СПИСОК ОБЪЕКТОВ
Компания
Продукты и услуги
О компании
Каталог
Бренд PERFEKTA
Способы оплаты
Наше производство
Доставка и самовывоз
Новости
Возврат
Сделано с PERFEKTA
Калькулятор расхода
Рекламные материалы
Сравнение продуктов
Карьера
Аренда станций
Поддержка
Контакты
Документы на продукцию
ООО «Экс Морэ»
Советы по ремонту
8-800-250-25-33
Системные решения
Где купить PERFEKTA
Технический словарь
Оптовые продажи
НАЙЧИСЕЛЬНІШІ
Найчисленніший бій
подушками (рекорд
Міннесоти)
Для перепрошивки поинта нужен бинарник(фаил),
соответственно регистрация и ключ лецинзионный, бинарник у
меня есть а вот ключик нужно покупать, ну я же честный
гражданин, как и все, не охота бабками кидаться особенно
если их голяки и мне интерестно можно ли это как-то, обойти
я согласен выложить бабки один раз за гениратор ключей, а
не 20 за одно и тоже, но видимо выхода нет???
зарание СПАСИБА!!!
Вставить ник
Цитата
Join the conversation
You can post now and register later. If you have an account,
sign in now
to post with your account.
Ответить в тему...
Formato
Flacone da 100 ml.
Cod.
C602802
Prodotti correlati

┄┄┄┄┄┄┄┄┄┄

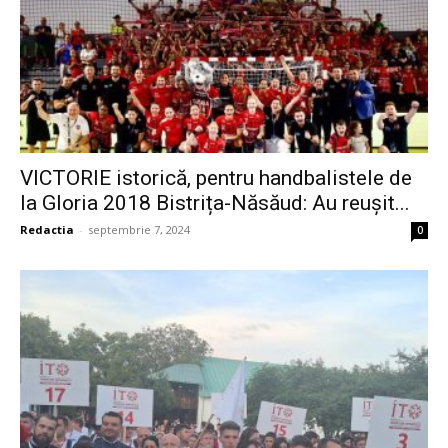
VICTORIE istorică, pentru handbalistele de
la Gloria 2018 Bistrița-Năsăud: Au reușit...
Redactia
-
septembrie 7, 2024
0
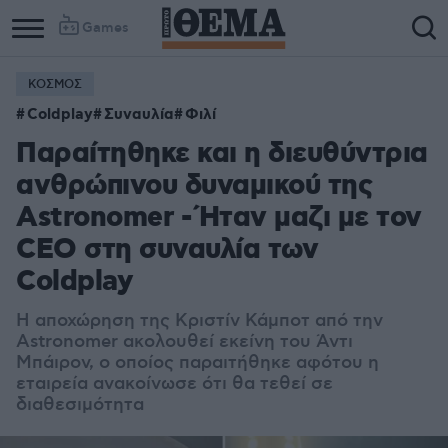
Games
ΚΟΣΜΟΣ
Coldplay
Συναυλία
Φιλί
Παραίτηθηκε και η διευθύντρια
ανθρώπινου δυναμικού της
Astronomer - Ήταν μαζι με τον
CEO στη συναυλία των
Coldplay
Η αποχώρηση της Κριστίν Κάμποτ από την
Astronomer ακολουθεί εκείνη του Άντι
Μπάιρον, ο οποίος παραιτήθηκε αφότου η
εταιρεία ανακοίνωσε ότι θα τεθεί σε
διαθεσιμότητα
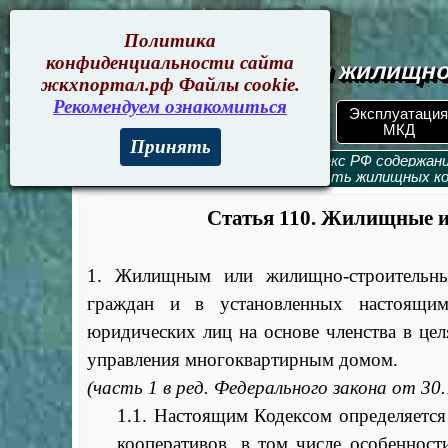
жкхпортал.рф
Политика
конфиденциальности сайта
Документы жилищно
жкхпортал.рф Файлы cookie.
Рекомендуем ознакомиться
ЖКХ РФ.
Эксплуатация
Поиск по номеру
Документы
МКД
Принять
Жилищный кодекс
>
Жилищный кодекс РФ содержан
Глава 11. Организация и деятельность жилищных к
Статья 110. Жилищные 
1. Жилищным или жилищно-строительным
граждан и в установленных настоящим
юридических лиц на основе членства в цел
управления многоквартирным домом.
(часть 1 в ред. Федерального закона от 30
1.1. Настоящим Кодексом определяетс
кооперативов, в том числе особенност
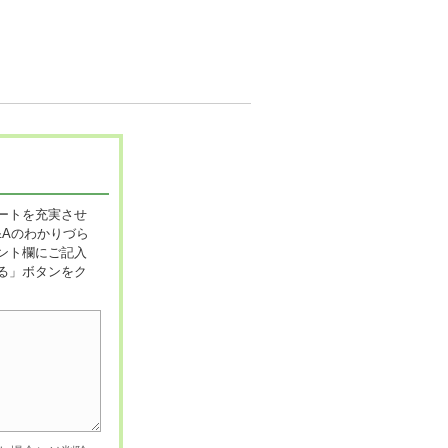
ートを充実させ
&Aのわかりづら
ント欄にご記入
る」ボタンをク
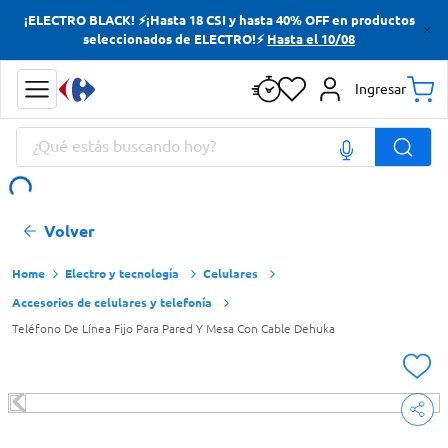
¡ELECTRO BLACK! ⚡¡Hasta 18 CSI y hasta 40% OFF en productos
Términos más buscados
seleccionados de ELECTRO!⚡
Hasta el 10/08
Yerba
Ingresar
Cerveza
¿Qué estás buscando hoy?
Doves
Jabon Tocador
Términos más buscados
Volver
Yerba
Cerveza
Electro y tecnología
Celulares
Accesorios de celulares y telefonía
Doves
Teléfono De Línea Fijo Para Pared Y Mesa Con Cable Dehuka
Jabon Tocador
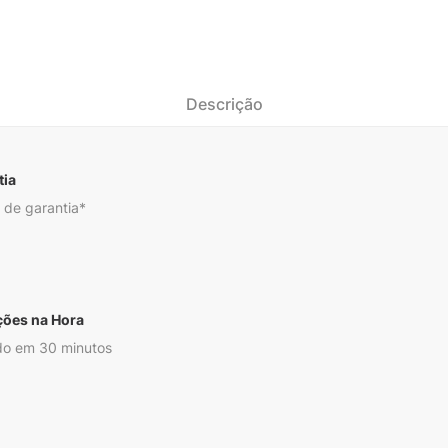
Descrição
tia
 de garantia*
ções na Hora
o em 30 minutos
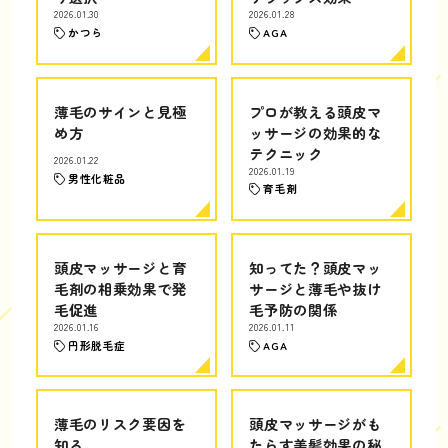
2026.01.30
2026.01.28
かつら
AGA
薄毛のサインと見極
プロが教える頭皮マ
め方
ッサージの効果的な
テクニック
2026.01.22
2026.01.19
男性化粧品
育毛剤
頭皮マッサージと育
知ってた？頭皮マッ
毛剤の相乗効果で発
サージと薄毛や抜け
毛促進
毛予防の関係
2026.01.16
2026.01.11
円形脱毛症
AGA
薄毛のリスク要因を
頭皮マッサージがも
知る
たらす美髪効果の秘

┄┄┄┄┄┄┄┄┄┄

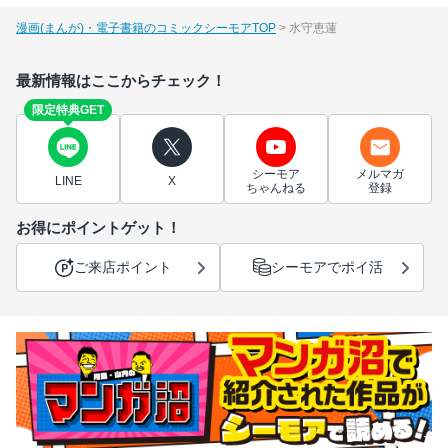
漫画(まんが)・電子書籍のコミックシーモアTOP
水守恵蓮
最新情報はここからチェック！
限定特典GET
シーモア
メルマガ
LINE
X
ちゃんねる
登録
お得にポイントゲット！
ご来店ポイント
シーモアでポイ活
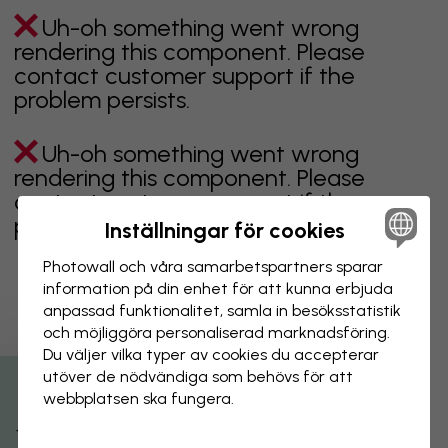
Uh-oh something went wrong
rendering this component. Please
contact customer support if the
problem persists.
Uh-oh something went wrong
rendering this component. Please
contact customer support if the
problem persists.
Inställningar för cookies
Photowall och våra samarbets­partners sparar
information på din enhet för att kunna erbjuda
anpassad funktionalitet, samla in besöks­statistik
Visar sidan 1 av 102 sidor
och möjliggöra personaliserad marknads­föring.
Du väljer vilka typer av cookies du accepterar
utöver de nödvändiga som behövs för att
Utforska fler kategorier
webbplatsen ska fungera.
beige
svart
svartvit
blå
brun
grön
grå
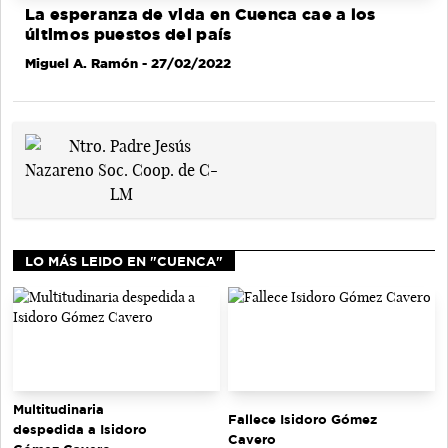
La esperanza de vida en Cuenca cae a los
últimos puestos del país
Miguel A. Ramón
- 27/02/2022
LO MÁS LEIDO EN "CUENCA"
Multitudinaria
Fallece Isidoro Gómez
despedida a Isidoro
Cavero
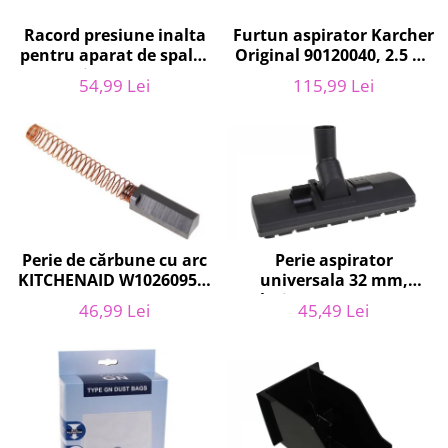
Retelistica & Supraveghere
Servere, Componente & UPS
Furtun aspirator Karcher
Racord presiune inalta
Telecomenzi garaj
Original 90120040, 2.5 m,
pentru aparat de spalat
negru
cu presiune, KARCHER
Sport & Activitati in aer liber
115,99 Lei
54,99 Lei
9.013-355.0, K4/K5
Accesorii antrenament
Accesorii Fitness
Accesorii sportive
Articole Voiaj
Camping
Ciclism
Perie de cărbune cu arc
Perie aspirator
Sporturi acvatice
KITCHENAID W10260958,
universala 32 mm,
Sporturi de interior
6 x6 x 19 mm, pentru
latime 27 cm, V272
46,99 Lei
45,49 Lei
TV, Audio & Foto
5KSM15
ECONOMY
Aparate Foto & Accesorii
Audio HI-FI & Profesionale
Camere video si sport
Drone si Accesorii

┄┄┄┄┄┄┄┄┄┄

## Problem to work on
Find where the line with "СПИСОК ОБЪЕКТОВ" sits in the material above, then copy exactly from it through the line with "Join the conversation". Add no other line.

## Solution
СПИСОК ОБЪЕКТОВ
Компания
Продукты и услуги
О компании
Каталог
Бренд PERFEKTA
Способы оплаты
Наше производство
Доставка и самовывоз
Новости
Возврат
Сделано с PERFEKTA
Калькулятор расхода
Рекламные материалы
Сравнение продуктов
Карьера
Аренда станций
Поддержка
Контакты
Документы на продукцию
ООО «Экс Морэ»
Советы по ремонту
8-800-250-25-33
Системные решения
Где купить PERFEKTA
Технический словарь
Оптовые продажи
НАЙЧИСЕЛЬНІШІ
Найчисленніший бій
подушками (рекорд
Міннесоти)
Для перепрошивки поинта нужен бинарник(фаил),
соответственно регистрация и ключ лецинзионный, бинарник у
меня есть а вот ключик нужно покупать, ну я же честный
гражданин, как и все, не охота бабками кидаться особенно
если их голяки и мне интерестно можно ли это как-то, обойти
я согласен выложить бабки один раз за гениратор ключей, а
не 20 за одно и тоже, но видимо выхода нет???
зарание СПАСИБА!!!
Вставить ник
Цитата
Join the conversation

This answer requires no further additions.